Entre 2012 et 2018, des agents présentés comme de « faux diplomates » auraient tenté d’approcher des fonctionnaires européens d’origine hongroise, notamment au sein de la Commission. Objectif : obtenir des informations confidentielles et influencer la rédaction de certains documents internes. « Réécris ceci, supprime cela », aurait glissé l’un d’eux à un employé cité par Direkt36, pour que les textes « reflètent la vision du monde du gouvernement Orbán ».

Un réseau actif sous couverture diplomatique

Selon les journalistes, ces opérations auraient été coordonnées depuis la représentation permanente de la Hongrie à Bruxelles. Elles auraient connu un pic d’activité sous la direction d’Olivér Várhelyi, alors chef de mission, devenu commissaire européen en 2019. L’enquête affirme qu’il était au courant des pratiques d’influence et aurait bénéficié des informations recueillies, sans toutefois préciser si les tentatives d’infiltration ont réellement abouti.

Des avantages financiers ou des perspectives de carrière auraient été proposés à des employés européens en échange de leur coopération. Les journalistes soulignent aussi que certains d’entre eux auraient subi des pressions directes de la part de diplomates hongrois.

Bruxelles promet des vérifications internes

Face à la gravité des révélations, la Commission européenne a réagi jeudi. Son porte-parole, Balazs Ujvari, a indiqué que l’institution « prenait ces allégations très au sérieux » et qu’un groupe de travail interne allait être mis en place pour examiner le dossier. « Il s’agit d’une question de sécurité », a-t-il insisté, rappelant que la Commission « est déterminée à protéger ses informations contre toute collecte illicite ».

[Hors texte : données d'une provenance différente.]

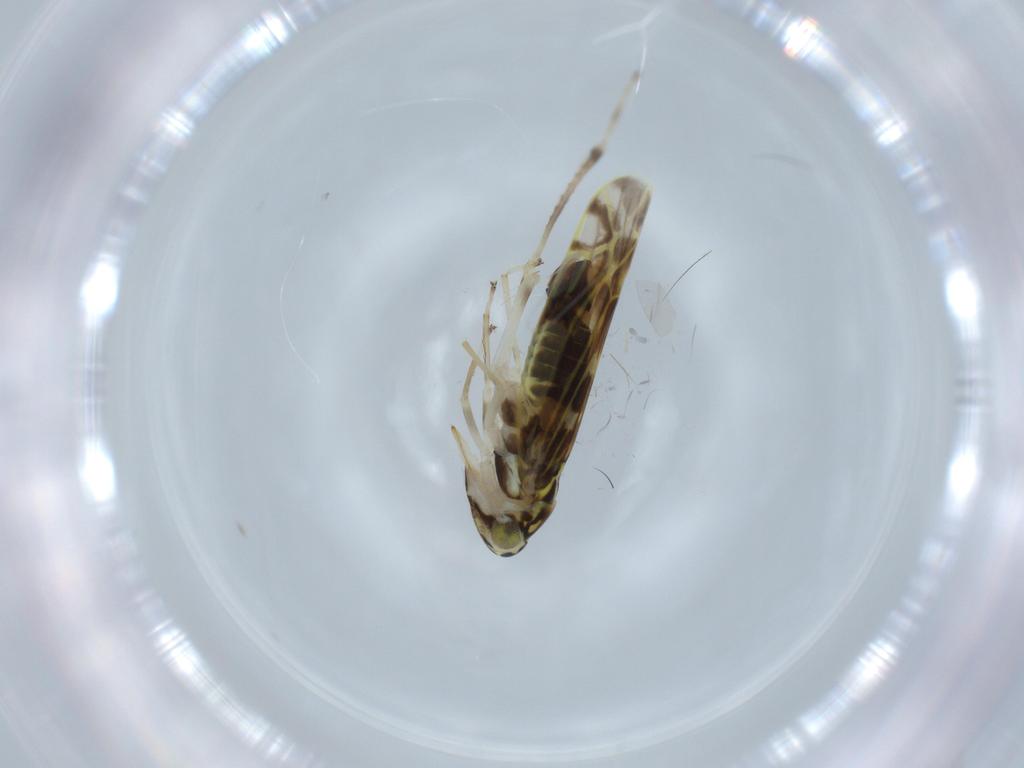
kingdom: Animalia
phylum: Arthropoda
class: Insecta
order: Hemiptera
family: Cicadellidae
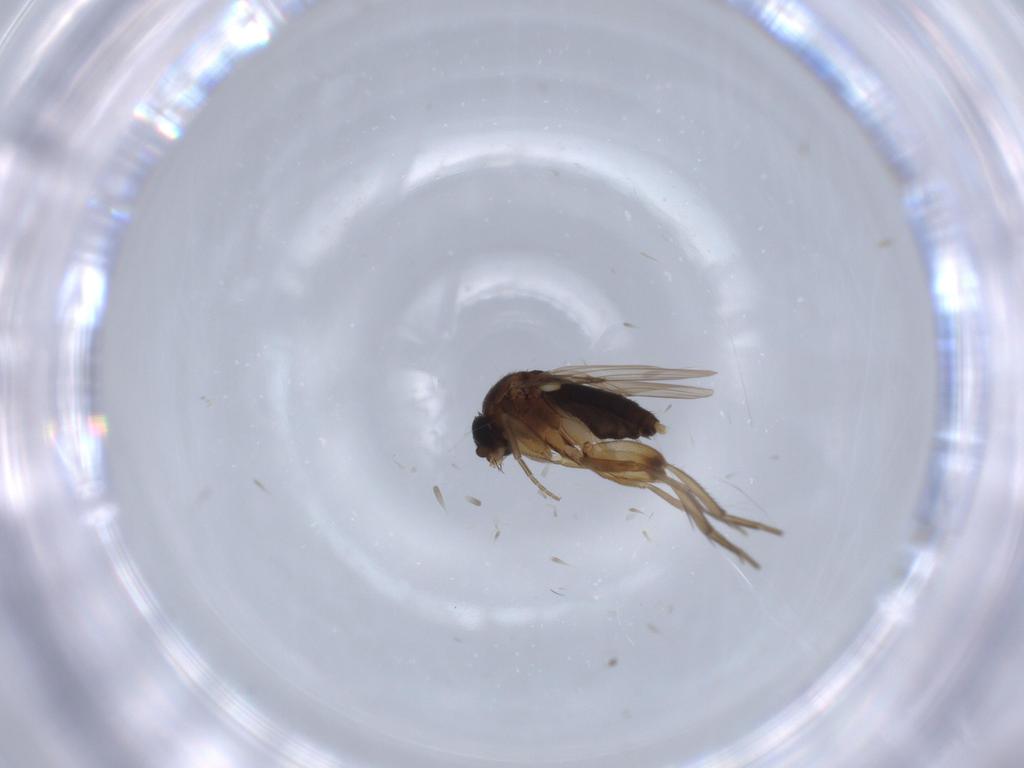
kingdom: Animalia
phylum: Arthropoda
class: Insecta
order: Diptera
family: Phoridae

La présidente de la Commission, Ursula von der Leyen, n’a pas encore réagi publiquement, mais plusieurs sources internes évoquent un « climat de sidération » au sein des services européens.

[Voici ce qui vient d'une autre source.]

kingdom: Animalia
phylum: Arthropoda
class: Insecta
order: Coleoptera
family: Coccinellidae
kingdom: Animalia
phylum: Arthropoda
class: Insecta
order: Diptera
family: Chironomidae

Budapest dénonce une « campagne de diffamation »

Le gouvernement hongrois rejette catégoriquement ces accusations. Son porte-parole, Zoltan Kovacs, les a qualifiées sur le réseau X de « campagne de diffamation orchestrée par des services de renseignement étrangers ». Selon lui, les journalistes de Direkt36 seraient « manipulés » par des puissances hostiles à la Hongrie.

Le ministre des Affaires étrangères, Peter Szijjarto, a également déclaré ne disposer « d’aucune information sur de telles activités » et fustige ce qu’il appelle une « opération politique visant à salir la Hongrie ».

Une nouvelle crise entre Budapest et Bruxelles

Ces soupçons d’espionnage surviennent dans un contexte de défiance déjà prononcée entre la Hongrie et ses partenaires européens. Bruxelles accuse régulièrement Viktor Orbán de saper l’État de droit, de restreindre la liberté de la presse et de politiser la justice. En conséquence, plusieurs milliards d’euros de fonds européens ont été gelés.

En 2024, la Hongrie a inauguré à Bruxelles une « Maison hongroise », officiellement centre culturel, mais considérée par les services de renseignement belges comme un possible outil d’influence politique.

L’enquête ouverte par la Commission pourrait encore aggraver la fracture entre Budapest et les institutions européennes, à la veille du sommet de l’Union prévu fin octobre. Si les faits étaient confirmés, ce serait la première fois qu’un État membre est accusé d’espionner ses propres institutions communautaires.